### Task directions
Search the records for "baseFrequency". Report every line where it occurs.

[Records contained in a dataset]
=======
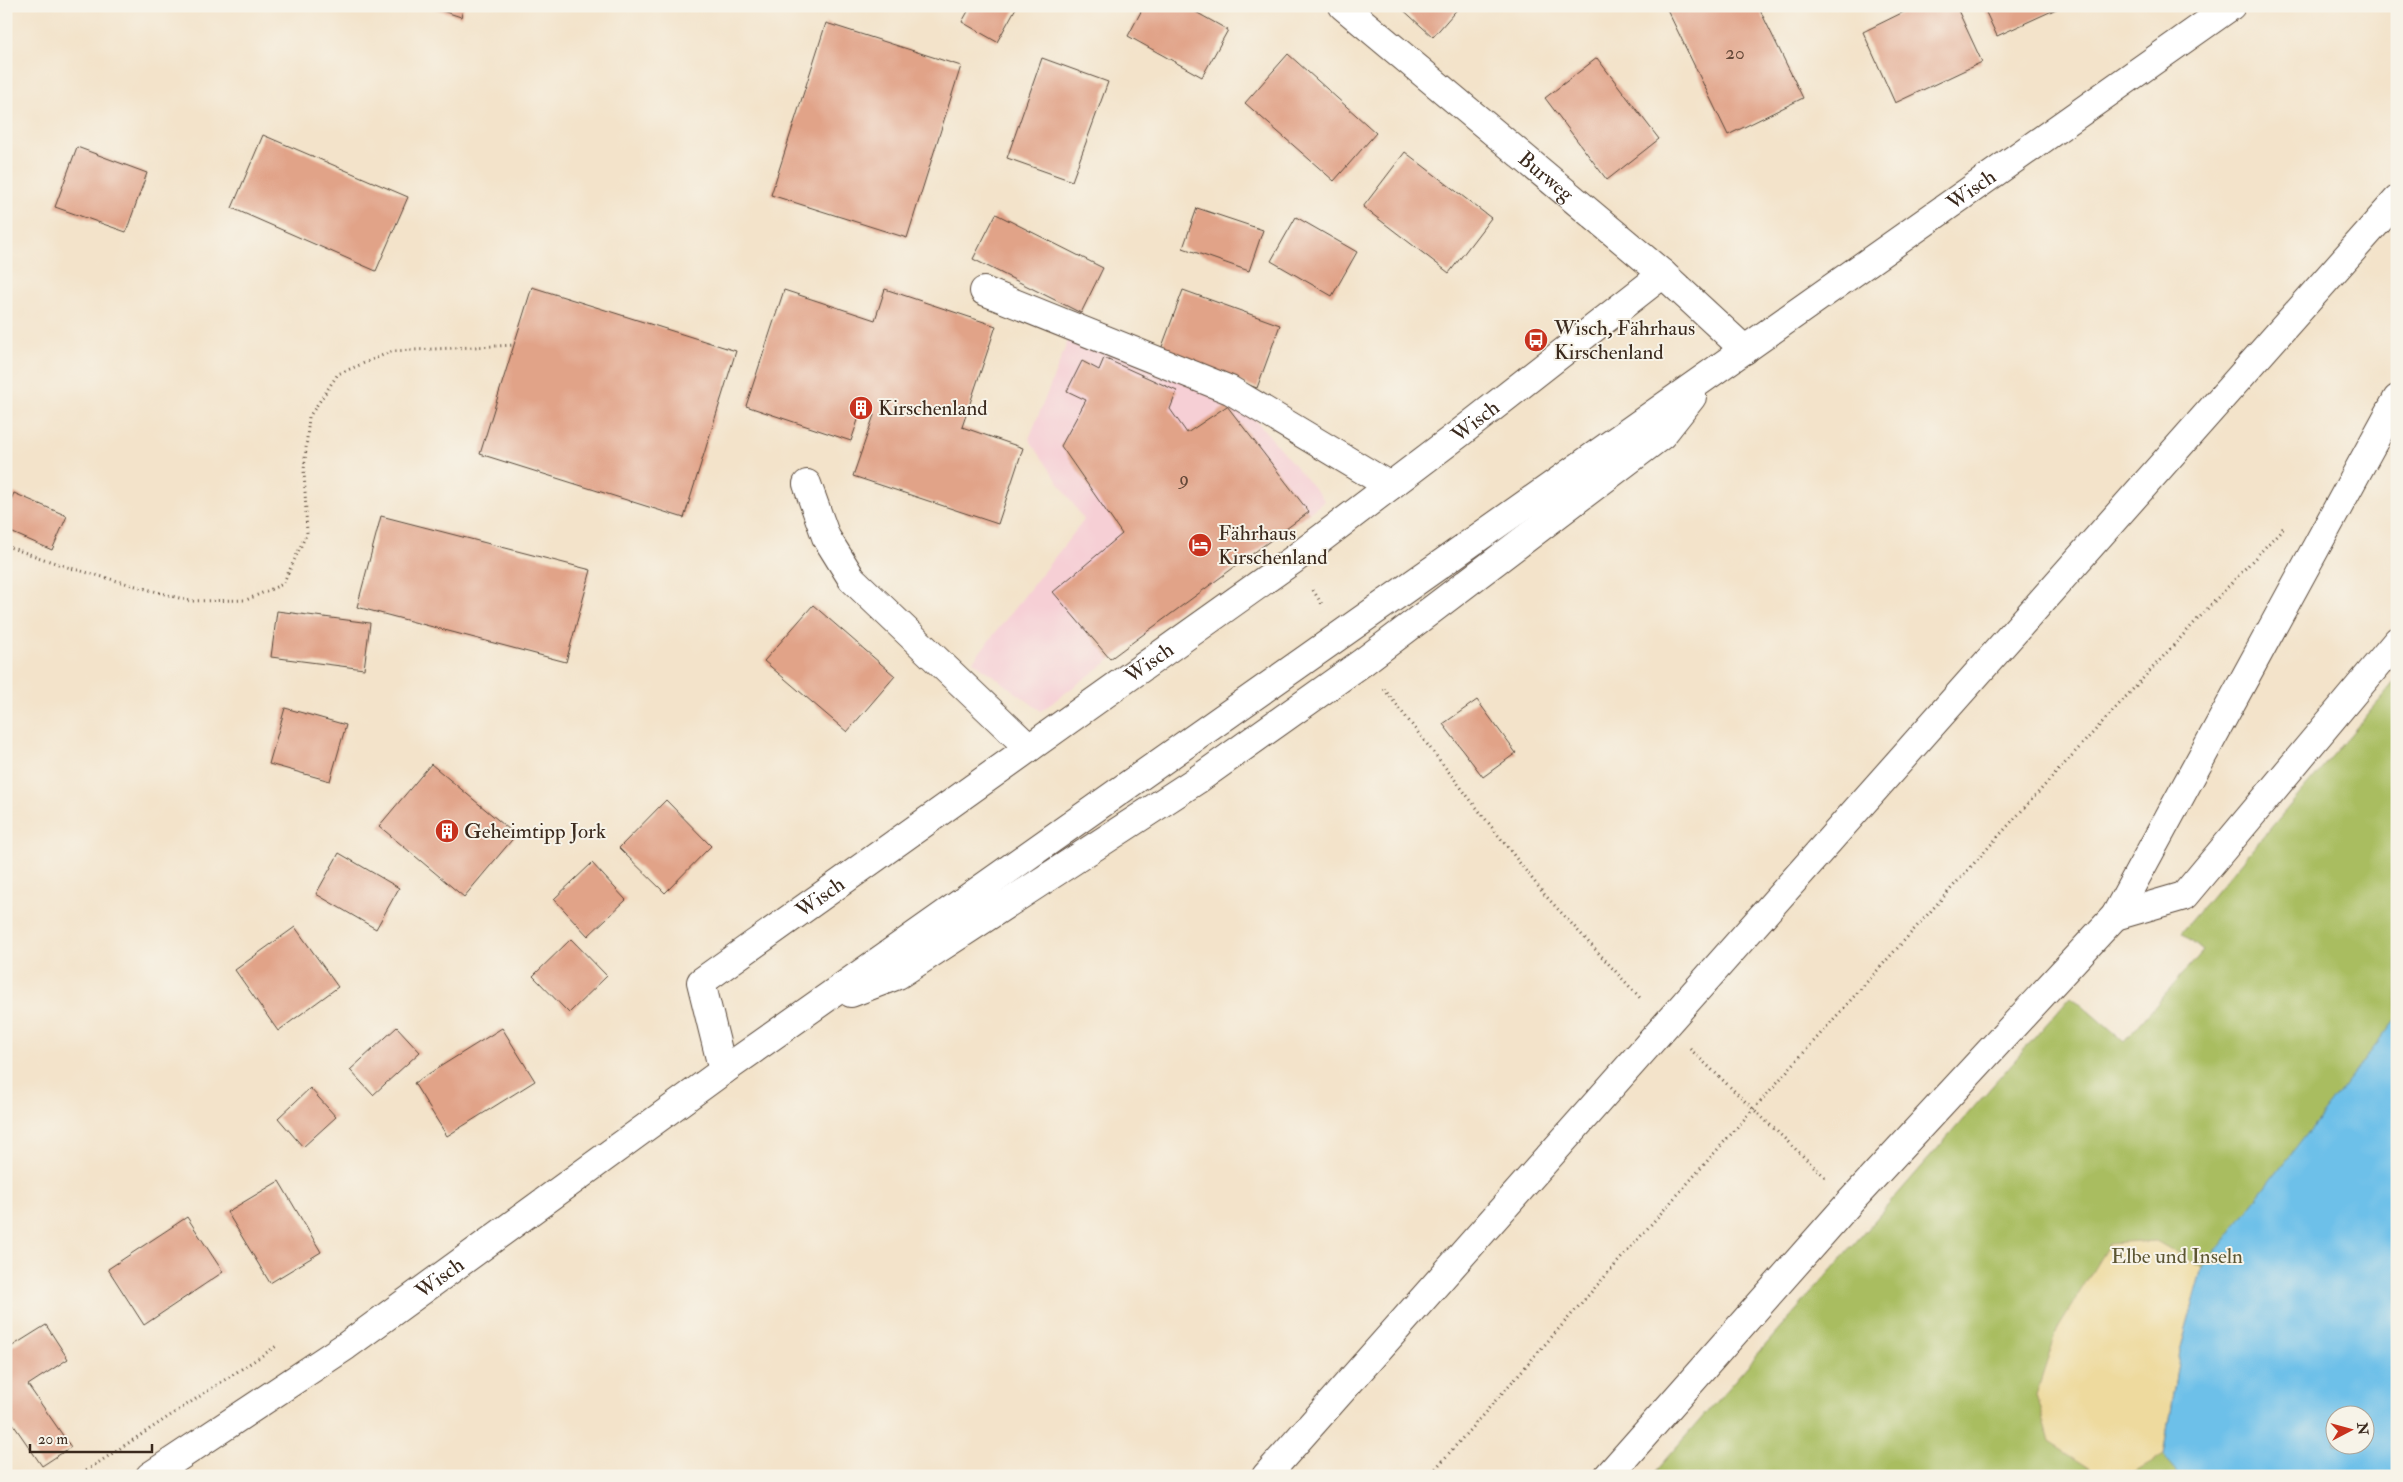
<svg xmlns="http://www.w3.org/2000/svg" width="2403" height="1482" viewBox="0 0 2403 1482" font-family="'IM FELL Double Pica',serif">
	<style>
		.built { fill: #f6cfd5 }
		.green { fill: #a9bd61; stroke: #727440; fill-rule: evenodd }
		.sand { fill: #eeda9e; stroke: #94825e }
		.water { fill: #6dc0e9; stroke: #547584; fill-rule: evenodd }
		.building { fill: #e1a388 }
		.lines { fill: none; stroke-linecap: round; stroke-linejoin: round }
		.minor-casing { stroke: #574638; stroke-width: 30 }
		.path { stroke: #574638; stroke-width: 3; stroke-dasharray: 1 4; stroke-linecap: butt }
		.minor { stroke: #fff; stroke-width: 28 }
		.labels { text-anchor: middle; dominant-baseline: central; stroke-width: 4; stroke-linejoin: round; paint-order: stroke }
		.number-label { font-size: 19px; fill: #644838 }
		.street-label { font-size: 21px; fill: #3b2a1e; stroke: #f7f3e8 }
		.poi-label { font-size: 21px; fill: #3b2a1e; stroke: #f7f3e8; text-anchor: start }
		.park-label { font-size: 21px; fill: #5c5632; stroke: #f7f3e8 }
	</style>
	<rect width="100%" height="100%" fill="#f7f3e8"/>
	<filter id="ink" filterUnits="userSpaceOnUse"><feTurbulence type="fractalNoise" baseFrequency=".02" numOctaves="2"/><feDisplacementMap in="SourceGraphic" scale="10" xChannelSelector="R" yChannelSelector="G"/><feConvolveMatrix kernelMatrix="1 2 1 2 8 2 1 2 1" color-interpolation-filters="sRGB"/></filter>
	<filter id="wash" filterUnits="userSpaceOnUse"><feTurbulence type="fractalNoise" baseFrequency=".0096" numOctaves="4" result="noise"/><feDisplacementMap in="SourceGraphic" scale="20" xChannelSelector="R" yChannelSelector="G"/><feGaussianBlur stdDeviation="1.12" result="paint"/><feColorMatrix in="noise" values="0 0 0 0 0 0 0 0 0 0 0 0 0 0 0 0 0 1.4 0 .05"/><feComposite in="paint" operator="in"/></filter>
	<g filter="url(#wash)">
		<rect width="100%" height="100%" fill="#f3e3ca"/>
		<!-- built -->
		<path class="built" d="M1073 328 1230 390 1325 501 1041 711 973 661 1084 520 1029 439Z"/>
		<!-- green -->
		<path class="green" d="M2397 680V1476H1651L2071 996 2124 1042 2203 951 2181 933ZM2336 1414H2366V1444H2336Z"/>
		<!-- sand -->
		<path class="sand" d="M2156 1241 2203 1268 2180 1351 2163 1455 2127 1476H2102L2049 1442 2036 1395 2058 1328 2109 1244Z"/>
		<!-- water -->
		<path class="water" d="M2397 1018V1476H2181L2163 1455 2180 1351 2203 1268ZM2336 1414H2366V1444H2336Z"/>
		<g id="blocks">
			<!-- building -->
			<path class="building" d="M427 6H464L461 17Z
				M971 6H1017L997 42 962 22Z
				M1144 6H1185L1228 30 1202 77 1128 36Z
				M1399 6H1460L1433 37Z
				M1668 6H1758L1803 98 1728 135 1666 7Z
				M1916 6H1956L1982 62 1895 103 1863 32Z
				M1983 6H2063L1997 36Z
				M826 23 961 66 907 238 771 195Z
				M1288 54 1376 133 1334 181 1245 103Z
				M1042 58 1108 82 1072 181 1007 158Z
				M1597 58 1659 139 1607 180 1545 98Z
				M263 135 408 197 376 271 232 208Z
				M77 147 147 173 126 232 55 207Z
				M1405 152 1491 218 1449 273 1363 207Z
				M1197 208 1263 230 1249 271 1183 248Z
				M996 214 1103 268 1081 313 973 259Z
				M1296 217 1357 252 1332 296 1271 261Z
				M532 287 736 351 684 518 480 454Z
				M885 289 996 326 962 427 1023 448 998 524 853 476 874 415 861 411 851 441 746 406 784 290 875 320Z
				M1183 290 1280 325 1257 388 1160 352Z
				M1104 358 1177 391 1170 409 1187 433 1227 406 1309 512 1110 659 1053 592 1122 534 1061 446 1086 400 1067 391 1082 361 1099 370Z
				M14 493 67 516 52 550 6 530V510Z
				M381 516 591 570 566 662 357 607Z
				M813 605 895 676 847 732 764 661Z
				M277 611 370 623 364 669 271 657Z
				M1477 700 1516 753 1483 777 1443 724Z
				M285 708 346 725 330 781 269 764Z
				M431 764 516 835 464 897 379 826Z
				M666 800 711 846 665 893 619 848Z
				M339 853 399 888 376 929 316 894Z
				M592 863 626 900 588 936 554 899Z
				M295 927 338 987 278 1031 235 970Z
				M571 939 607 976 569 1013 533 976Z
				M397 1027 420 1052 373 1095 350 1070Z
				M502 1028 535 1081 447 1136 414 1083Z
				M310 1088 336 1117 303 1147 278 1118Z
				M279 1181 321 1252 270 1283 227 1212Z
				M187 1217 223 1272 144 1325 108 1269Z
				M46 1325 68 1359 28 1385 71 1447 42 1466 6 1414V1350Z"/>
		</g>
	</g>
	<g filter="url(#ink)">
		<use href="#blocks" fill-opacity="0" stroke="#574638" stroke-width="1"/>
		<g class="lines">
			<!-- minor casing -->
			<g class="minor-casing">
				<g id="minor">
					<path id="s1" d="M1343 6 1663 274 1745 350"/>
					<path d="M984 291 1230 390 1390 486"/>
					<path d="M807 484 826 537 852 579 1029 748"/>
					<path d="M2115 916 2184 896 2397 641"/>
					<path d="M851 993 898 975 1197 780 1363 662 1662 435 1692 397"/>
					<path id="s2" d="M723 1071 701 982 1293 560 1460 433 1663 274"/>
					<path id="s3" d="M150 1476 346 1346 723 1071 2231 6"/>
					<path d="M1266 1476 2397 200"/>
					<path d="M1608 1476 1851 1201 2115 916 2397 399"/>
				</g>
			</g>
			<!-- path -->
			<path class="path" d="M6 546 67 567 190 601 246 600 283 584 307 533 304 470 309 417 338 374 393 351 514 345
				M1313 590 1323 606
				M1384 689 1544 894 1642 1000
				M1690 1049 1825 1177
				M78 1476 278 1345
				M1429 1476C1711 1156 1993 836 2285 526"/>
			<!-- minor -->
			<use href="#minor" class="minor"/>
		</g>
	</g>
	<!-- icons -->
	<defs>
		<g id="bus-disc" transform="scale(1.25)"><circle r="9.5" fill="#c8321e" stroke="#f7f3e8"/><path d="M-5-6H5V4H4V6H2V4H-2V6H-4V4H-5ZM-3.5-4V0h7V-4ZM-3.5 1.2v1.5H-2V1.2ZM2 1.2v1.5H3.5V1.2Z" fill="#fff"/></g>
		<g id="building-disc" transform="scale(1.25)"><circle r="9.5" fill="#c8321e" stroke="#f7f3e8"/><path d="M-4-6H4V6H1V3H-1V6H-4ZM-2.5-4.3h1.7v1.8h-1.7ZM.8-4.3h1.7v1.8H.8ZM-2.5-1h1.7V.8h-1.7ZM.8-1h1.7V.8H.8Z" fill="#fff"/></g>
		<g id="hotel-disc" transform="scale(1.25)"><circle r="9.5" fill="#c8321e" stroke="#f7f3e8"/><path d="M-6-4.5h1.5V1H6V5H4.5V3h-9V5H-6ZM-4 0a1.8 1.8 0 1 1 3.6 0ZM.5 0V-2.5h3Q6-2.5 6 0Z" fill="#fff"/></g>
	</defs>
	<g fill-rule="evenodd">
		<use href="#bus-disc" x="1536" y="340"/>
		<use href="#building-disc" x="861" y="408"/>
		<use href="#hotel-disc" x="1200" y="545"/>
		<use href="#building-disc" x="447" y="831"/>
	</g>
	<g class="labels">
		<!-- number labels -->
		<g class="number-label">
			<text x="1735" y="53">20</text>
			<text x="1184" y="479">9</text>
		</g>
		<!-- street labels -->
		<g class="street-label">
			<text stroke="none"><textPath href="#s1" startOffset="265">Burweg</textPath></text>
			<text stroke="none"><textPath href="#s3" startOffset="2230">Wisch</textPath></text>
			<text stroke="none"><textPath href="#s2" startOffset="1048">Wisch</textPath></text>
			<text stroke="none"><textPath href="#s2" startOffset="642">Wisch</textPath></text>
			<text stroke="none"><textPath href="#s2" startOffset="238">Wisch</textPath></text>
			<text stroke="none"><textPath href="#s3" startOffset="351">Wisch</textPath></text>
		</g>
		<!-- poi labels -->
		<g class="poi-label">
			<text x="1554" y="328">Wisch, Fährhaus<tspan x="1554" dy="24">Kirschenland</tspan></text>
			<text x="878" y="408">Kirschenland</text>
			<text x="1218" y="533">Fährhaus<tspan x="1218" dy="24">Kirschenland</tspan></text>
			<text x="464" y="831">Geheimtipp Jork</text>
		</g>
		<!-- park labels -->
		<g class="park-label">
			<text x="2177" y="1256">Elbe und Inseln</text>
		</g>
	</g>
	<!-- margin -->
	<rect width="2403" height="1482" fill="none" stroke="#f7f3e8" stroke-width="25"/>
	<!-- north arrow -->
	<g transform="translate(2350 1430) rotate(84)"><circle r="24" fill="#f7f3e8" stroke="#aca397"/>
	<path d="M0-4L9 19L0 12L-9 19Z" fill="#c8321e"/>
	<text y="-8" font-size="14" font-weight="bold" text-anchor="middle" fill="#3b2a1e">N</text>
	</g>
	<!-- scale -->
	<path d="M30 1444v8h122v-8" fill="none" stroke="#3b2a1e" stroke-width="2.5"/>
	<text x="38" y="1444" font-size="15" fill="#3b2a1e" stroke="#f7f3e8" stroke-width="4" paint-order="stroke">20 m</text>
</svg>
=======
### Answer for this exercise
	<filter id="ink" filterUnits="userSpaceOnUse"><feTurbulence type="fractalNoise" baseFrequency=".02" numOctaves="2"/><feDisplacementMap in="SourceGraphic" scale="10" xChannelSelector="R" yChannelSelector="G"/><feConvolveMatrix kernelMatrix="1 2 1 2 8 2 1 2 1" color-interpolation-filters="sRGB"/></filter>
	<filter id="wash" filterUnits="userSpaceOnUse"><feTurbulence type="fractalNoise" baseFrequency=".0096" numOctaves="4" result="noise"/><feDisplacementMap in="SourceGraphic" scale="20" xChannelSelector="R" yChannelSelector="G"/><feGaussianBlur stdDeviation="1.12" result="paint"/><feColorMatrix in="noise" values="0 0 0 0 0 0 0 0 0 0 0 0 0 0 0 0 0 1.4 0 .05"/><feComposite in="paint" operator="in"/></filter>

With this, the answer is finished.